What it Means for the Satellite Industry to Shift to the Private Sector

What it Means for the Satellite Industry to Shift to the Private Sector

By Heidi Reidel

With satellite television, satellite broadband, and Earth observations services, the satellite industry is growing so rapidly one might expect another space race. In the past, the only formidable space programs were in Russia or the United States. That is quickly changing. The satellite industry is shifting to the private sector. According to a recent report by Asia Pacific Aerospace Consultants, globally commercial space activities are continuing to outpace government space activities, growing by 9.7% in 2014 and now representing 76% of the global space economy.

The State of the Satellite Industry

According to the 2016 Satellite Industry Report, satellite services revenues increased by 4% globally from 2014 to 2015 to reach $127.4 billion. Satellite manufacturing revenues also grew by 4% globally, reaching $16.6 billion. The total number of commercial GEO satellite orders was 17. Eleven of these orders were won by U.S. manufacturers, for a domestic market share of 65 percent as opposed to 57 percent in 2014.

Setbacks in Shifting to the Private Sector

The number of commercial satellite launches conducted globally has decreased from 73 in 2014 to 65. This seems contradictory with the expansion seen in the satellite industry in the last few years, largely due to the commercial space industry. The possible reason behind this rough patch is the explosion of SpaceX’s Falcon 9 rocket which was meant to deliver supplies to the International Space Station (ISS). This was the third private spacecraft in a year to meet with disaster.

Big Players in the Private Sector

SpaceX has had their fair share of setbacks, yet their founder, Elon Musk, former PayPal CEO and founder of Tesla, presses on. Musk founded SpaceX in 2002, and within only eight years, they were the first private company to put a spacecraft into orbit and land it back on Earth. Musk bigger plans in mind that include developing reusable rockets and capsules, providing satellite Internet to the world, and finding a new home for humans on Mars.
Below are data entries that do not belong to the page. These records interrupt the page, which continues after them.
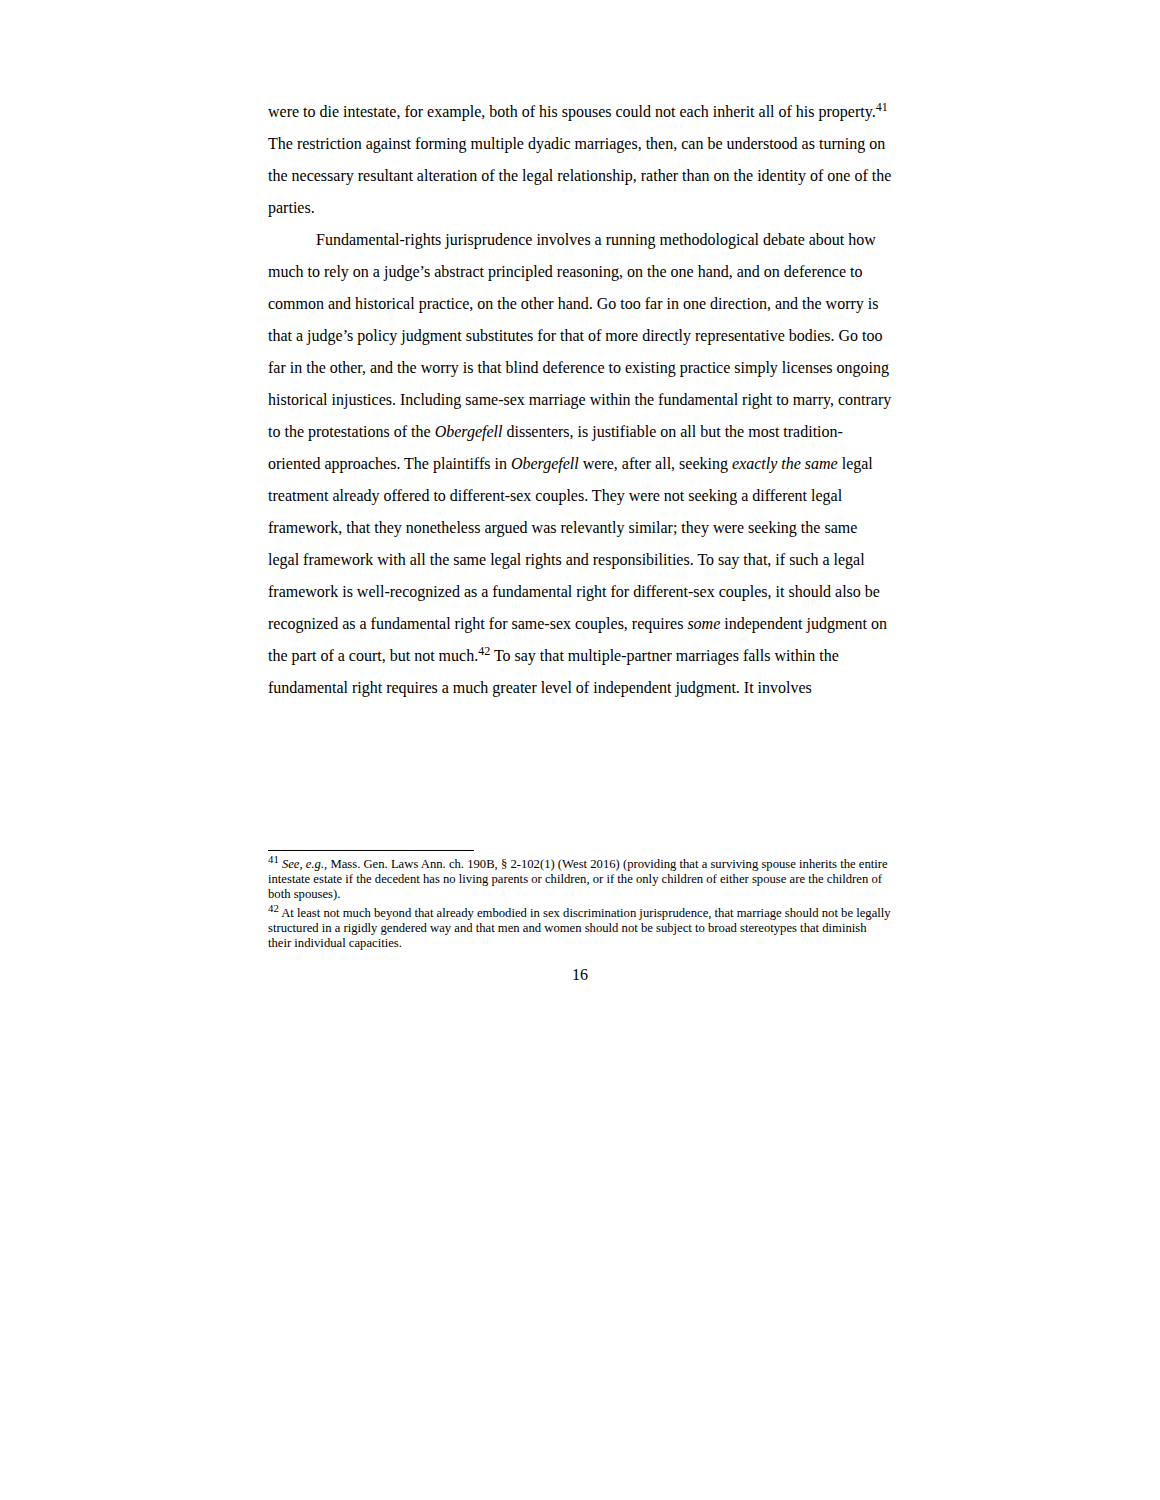were to die intestate, for example, both of his spouses could not each inherit all of his property.41 The restriction against forming multiple dyadic marriages, then, can be understood as turning on the necessary resultant alteration of the legal relationship, rather than on the identity of one of the parties.
Fundamental-rights jurisprudence involves a running methodological debate about how much to rely on a judge’s abstract principled reasoning, on the one hand, and on deference to common and historical practice, on the other hand. Go too far in one direction, and the worry is that a judge’s policy judgment substitutes for that of more directly representative bodies. Go too far in the other, and the worry is that blind deference to existing practice simply licenses ongoing historical injustices. Including same-sex marriage within the fundamental right to marry, contrary to the protestations of the Obergefell dissenters, is justifiable on all but the most tradition-oriented approaches. The plaintiffs in Obergefell were, after all, seeking exactly the same legal treatment already offered to different-sex couples. They were not seeking a different legal framework, that they nonetheless argued was relevantly similar; they were seeking the same legal framework with all the same legal rights and responsibilities. To say that, if such a legal framework is well-recognized as a fundamental right for different-sex couples, it should also be recognized as a fundamental right for same-sex couples, requires some independent judgment on the part of a court, but not much.42 To say that multiple-partner marriages falls within the fundamental right requires a much greater level of independent judgment. It involves
41 See, e.g., Mass. Gen. Laws Ann. ch. 190B, § 2-102(1) (West 2016) (providing that a surviving spouse inherits the entire intestate estate if the decedent has no living parents or children, or if the only children of either spouse are the children of both spouses).
42 At least not much beyond that already embodied in sex discrimination jurisprudence, that marriage should not be legally structured in a rigidly gendered way and that men and women should not be subject to broad stereotypes that diminish their individual capacities.
16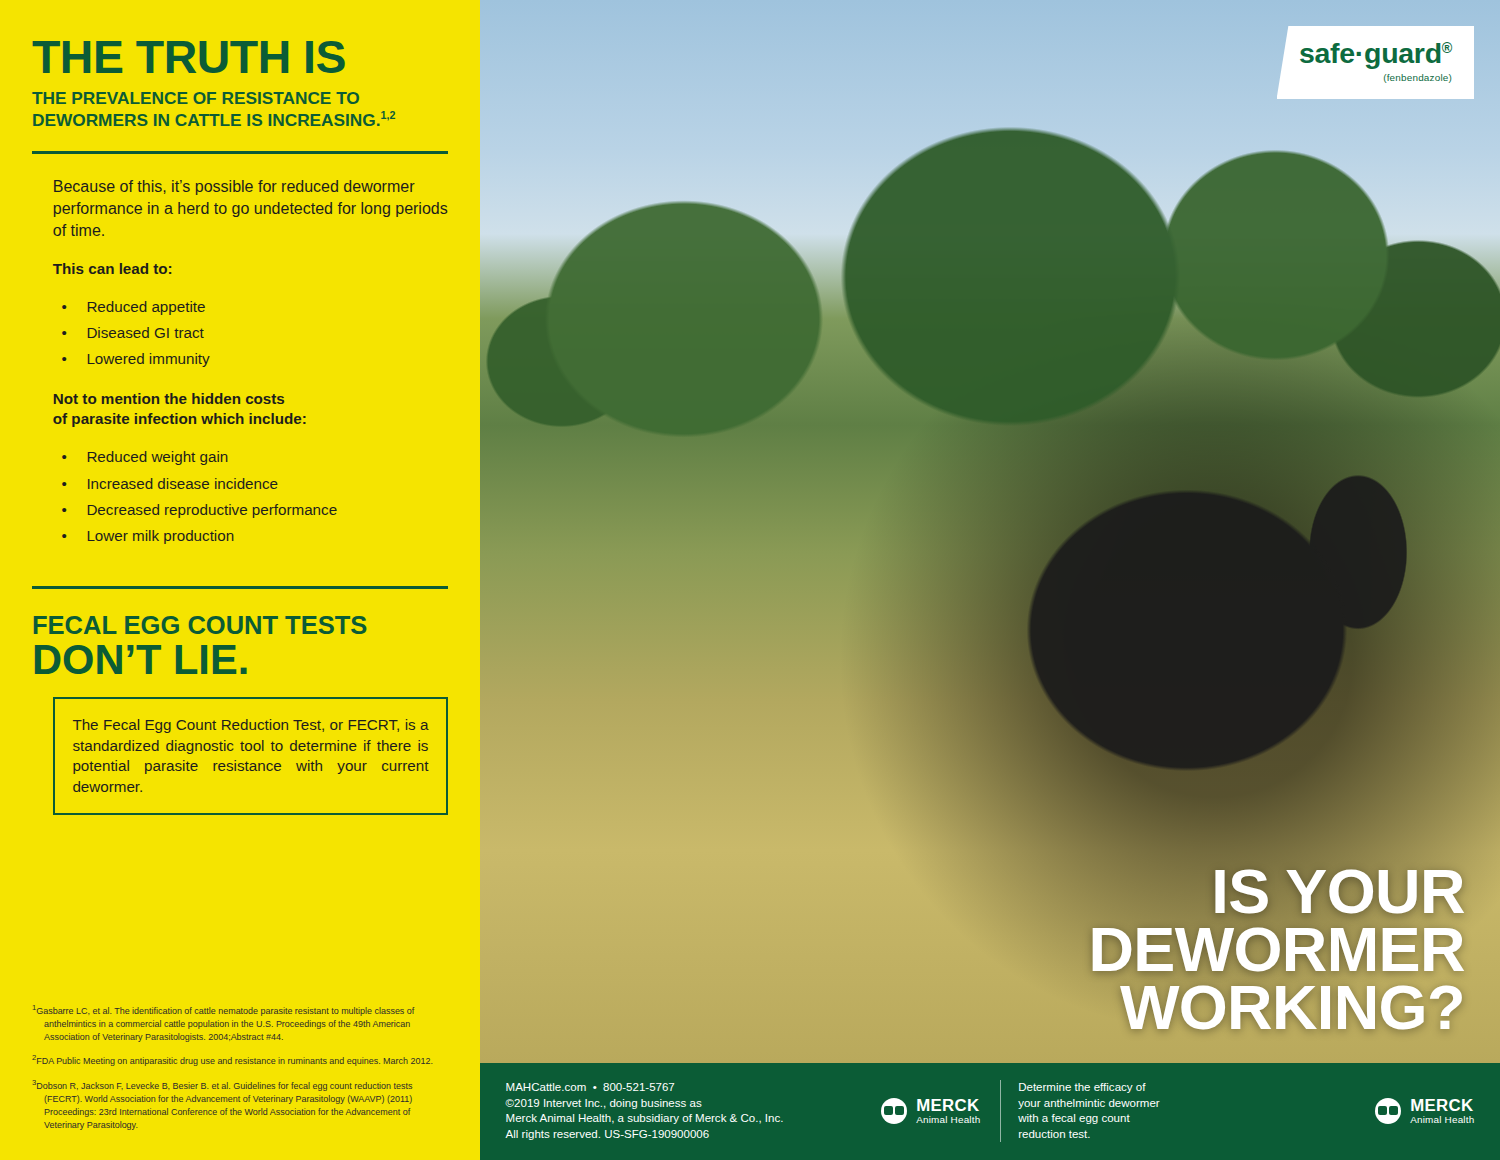The truth is
The prevalence of resistance to dewormers in cattle is increasing.1,2
Because of this, it’s possible for reduced dewormer performance in a herd to go undetected for long periods of time.
This can lead to:
Reduced appetite
Diseased GI tract
Lowered immunity
Not to mention the hidden costs
of parasite infection which include:
Reduced weight gain
Increased disease incidence
Decreased reproductive performance
Lower milk production
Fecal egg count tests Don’t lie.
The Fecal Egg Count Reduction Test, or FECRT, is a standardized diagnostic tool to determine if there is potential parasite resistance with your current dewormer.
1Gasbarre LC, et al. The identification of cattle nematode parasite resistant to multiple classes of anthelmintics in a commercial cattle population in the U.S. Proceedings of the 49th American Association of Veterinary Parasitologists. 2004;Abstract #44.
2FDA Public Meeting on antiparasitic drug use and resistance in ruminants and equines. March 2012.
3Dobson R, Jackson F, Levecke B, Besier B. et al. Guidelines for fecal egg count reduction tests (FECRT). World Association for the Advancement of Veterinary Parasitology (WAAVP) (2011) Proceedings: 23rd International Conference of the World Association for the Advancement of Veterinary Parasitology.
safe·guard® (fenbendazole)
Is your
dewormer
working?
MAHCattle.com • 800-521-5767
©2019 Intervet Inc., doing business as
Merck Animal Health, a subsidiary of Merck & Co., Inc.
All rights reserved. US-SFG-190900006
MERCK Animal Health
Determine the efficacy of your anthelmintic dewormer with a fecal egg count reduction test.
MERCK Animal Health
A Lockheed Martin and Boeing partnership, called United Launch Alliance, conducts most U.S. military launches. Boeing is also the second company after SpaceX that NASA contracted to develop space taxis to ferry American astronauts to the ISS. Orbital ATK is the other private firm aside from SpaceX that resupplies the ISS. Blue Origin, created by Amazon’s Jeff Bezos, and Virgin Galactic, owned by British airline magnate Sir Richard Branson, are also involved in the commercial endeavor. They are mostly focused on creating affordable space tourism. Two companies, SpaceX in collaboration with Google, and OneWeb, a startup with investors like Virgin Galactic, Airbus, Intelsat, and Coca-Cola, are in a race to offer satellite broadband Internet to every corner of the world.

Satellite technology is the biggest driver of the shift into the private sector. It is the biggest single revenue engine of the private space economy. Innovative developments such as low-cost nanosatellites are spurring the race for worldwide Internet. Like the expansion into any new frontier, the race is no longer between countries but between companies to dominate.